The men I sleep with—and let’s be clear that I am standing in this hallway with sex on my mind—are like the surfer from last summer, or the bartender at the restaurant I like to have dinner in a few times a month, or even the robust coworker of my mother’s, dark-skinned and charming and getting a bit long in the tooth for his dream of breaking into the music business.

If I compare Javier to Chris, the surfer, they’re not even the same species. Javier is a grown-up, a man so comfortable with himself that he makes moving in the world look easy. Every inch of my skin wants his hands. My ears want that sonorous voice. My mouth wants his lips.

And my belly, it reminds me, wants food. I raise my hand and knock. He opens the door and, with a flourish of a tea towel, invites me in.

“I was afraid you might change your mind,” he says.

I think of how long I stood in front of the door. “You promised me food. I very rarely turn that down.”

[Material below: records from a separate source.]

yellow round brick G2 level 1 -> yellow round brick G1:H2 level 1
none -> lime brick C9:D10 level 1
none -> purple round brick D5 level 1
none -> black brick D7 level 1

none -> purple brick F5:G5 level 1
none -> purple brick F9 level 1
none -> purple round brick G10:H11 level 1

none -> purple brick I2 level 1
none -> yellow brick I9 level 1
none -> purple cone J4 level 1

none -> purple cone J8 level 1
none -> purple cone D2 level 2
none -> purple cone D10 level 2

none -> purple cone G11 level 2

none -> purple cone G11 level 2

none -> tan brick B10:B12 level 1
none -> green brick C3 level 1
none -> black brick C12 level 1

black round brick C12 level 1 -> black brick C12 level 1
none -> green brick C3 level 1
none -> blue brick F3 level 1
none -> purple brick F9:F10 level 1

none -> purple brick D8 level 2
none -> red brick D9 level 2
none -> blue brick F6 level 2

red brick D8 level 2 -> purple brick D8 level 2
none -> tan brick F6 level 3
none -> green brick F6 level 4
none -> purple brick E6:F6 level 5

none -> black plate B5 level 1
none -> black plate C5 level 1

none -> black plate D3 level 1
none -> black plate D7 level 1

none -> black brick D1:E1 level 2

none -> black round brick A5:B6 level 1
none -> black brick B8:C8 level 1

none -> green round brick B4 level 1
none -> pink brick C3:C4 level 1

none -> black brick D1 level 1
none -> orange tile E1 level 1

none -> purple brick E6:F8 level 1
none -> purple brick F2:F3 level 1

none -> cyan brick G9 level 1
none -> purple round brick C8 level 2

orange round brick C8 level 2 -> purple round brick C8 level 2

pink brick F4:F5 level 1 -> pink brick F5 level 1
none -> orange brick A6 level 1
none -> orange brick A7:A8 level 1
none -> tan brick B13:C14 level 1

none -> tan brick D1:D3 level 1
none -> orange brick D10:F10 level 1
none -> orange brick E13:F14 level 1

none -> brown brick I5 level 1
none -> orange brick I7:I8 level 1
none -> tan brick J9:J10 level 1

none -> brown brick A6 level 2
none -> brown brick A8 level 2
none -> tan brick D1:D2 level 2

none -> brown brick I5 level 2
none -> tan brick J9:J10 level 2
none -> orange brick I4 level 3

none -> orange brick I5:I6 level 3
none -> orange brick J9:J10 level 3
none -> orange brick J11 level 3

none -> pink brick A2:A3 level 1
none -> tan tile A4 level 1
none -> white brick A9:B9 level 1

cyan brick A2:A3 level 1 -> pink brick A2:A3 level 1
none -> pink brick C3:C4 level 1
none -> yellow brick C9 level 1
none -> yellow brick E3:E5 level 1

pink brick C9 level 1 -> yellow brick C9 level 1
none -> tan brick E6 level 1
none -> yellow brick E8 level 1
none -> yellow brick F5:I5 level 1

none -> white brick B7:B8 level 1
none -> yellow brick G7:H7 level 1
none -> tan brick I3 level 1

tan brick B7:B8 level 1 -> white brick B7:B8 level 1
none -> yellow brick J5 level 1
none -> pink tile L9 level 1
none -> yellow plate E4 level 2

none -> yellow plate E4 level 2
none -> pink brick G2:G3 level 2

He brushes my hair over my shoulder, touches the side of my neck. “Is it the food you came for?”

I look up at him. Shake my head.

A smile edges his mouth, and with one hand, he brushes my cheek. “Good. Please sit down. Let me pour you a glass of wine.”

I wander more deeply into the apartment. This one is at least double the size of mine, with a separate bedroom and a proper, glitzy kitchen made all of aqua glass and stainless steel. The styles are different from what I’m used to. The taste of Aucklanders. His unit sits on the corner, and a balcony stretches from one set of glass doors in the living room around the corner to the bedroom, all overlooking the city center and the harbor beyond. “I love this building. It’s so . . . extravagant, isn’t it? I feel pampered.”